The One I Love (2014)
Cruelly denied a UK theatrical release, director Charlie McDowell’s impressive feature debut is a sharply observed, cleverly written relationship drama with a Twilight Zone twist. On the advice of their therapist (Ted Danson), troubled couple Ethan and Sophie (Mark Duplass and Elisabeth Moss) attend a secluded retreat and stay in separate guest houses in the hopes of saving their marriage, but events soon take a bizarre turn. Moss and Duplass have striking chemistry and deliver complex, multi-layered performances, while the thought-provoking script blends mystery and emotion to memorable effect.
This fascinating and frequently hilarious documentary from director Errol Morris explores The Case of the Manacled Mormon, a lurid tale that gripped British tabloids in 1977. The story focuses on former Wyoming beauty queen Joyce McKinney, who hit the headlines when she kidnapped her Mormon lover, chained him to a bed and forced him to have sex with her. Interspersing to-camera interviews with expertly assembled archive material, Morris tells a riveting story that’s consistently surprising, with a pair of bizarre closing turns that will leave your jaw on the floor.

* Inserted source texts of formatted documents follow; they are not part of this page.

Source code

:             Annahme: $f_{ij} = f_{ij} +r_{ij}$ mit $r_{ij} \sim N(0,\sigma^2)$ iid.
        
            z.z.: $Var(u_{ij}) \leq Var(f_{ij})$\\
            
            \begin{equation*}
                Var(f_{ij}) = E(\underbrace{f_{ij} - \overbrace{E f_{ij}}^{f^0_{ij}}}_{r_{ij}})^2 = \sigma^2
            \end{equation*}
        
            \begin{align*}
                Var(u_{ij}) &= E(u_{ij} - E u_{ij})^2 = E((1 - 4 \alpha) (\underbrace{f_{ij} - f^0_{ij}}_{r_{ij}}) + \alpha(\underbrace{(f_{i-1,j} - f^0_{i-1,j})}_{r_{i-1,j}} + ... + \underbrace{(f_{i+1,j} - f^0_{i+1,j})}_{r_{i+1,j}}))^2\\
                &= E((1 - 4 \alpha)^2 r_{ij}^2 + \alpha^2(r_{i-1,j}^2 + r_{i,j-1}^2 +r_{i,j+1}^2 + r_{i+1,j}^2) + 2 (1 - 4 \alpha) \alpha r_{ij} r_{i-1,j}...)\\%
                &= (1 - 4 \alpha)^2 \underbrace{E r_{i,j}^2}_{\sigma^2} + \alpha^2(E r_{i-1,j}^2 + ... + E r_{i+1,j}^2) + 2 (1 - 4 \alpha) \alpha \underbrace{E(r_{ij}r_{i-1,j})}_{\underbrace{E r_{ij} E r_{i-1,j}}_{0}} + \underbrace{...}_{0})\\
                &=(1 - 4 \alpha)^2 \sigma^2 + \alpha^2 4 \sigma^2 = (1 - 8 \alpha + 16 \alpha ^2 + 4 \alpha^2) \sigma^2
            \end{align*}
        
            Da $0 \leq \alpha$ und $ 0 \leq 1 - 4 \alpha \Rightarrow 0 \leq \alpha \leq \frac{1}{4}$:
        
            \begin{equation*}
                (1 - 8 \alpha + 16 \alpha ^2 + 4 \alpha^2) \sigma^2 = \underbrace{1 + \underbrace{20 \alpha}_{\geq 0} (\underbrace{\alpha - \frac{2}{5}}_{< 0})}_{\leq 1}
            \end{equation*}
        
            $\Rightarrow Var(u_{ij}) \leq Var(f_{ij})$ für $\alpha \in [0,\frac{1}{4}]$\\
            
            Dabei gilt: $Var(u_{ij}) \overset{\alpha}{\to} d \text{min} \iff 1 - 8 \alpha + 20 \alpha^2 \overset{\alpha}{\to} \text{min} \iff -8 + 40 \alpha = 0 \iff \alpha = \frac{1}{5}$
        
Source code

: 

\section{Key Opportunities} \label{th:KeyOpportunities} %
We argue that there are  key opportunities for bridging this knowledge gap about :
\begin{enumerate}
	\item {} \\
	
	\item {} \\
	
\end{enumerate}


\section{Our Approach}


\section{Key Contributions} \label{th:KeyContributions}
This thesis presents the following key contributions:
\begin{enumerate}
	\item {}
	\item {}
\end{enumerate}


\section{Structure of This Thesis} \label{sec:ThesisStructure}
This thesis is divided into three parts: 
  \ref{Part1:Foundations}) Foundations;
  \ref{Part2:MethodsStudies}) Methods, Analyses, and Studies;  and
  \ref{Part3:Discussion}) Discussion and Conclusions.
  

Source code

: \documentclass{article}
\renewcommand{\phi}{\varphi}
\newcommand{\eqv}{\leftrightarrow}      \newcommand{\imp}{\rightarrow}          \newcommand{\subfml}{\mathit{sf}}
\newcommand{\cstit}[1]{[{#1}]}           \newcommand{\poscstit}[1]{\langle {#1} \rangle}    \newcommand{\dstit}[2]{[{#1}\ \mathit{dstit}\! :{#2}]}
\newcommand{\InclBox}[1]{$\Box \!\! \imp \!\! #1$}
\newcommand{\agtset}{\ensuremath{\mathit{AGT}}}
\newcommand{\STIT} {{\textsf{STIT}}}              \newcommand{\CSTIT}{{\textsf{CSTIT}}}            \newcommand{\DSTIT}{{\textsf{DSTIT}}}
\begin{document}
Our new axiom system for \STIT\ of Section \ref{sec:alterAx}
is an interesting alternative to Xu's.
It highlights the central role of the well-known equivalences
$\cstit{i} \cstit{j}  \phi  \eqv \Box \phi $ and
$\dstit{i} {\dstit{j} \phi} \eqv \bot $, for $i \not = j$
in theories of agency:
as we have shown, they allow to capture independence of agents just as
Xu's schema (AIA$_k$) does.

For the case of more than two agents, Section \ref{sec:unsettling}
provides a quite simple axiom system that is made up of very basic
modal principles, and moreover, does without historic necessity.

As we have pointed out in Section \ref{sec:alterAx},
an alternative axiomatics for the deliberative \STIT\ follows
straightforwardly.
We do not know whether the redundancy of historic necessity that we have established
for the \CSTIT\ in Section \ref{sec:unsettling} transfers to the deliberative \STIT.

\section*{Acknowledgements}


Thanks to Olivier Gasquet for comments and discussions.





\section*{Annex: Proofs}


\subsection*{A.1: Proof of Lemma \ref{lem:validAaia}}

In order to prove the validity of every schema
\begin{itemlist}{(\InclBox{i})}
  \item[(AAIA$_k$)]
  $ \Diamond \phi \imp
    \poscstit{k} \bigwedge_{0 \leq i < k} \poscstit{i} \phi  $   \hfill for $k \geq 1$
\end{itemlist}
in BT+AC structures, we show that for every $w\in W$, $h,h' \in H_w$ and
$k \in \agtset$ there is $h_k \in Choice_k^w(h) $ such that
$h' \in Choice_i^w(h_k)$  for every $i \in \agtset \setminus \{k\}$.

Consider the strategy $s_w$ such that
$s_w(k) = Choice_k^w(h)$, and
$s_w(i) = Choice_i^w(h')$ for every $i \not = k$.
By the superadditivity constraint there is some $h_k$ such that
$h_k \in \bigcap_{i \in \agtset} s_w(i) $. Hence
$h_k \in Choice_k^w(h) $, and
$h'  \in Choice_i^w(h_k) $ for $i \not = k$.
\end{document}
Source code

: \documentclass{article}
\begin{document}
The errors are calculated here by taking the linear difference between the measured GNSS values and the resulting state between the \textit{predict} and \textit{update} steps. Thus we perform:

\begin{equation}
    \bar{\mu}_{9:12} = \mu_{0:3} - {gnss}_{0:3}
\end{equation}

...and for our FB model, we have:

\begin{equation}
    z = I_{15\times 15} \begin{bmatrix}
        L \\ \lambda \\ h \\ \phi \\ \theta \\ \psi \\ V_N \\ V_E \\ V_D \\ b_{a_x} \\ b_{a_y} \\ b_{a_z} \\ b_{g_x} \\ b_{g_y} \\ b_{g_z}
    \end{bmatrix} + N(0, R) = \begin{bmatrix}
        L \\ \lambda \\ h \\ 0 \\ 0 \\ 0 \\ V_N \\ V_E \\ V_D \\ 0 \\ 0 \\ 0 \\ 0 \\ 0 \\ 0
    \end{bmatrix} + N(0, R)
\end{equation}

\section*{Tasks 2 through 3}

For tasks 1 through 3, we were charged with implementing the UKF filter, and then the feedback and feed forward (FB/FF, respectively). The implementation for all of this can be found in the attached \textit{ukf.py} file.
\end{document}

The Diary of a Teenage Girl (2015)
Based on the semi-autobiographical graphic-and-prose novel by Phoebe Gloeckner, this compelling and accomplished coming-of-ager from writer-director Marielle Heller casts rising British star Bel Powley as 15 year-old Minnie, an aspiring artist living in 1970s San Francisco, who begins an affair with her mother’s (Kristin Wiig) boyfriend, dopey 35 year-old man-child Monroe (Alexander Skarsgard). Drawing justifiable comparisons with Ghost World, the film treats its uncomfortable subject with a refreshing frankness and a refusal to judge, while Powley is a revelation as Minnie, delivering a fearless and fascinatingly complex performance that marks her out as a serious talent to watch.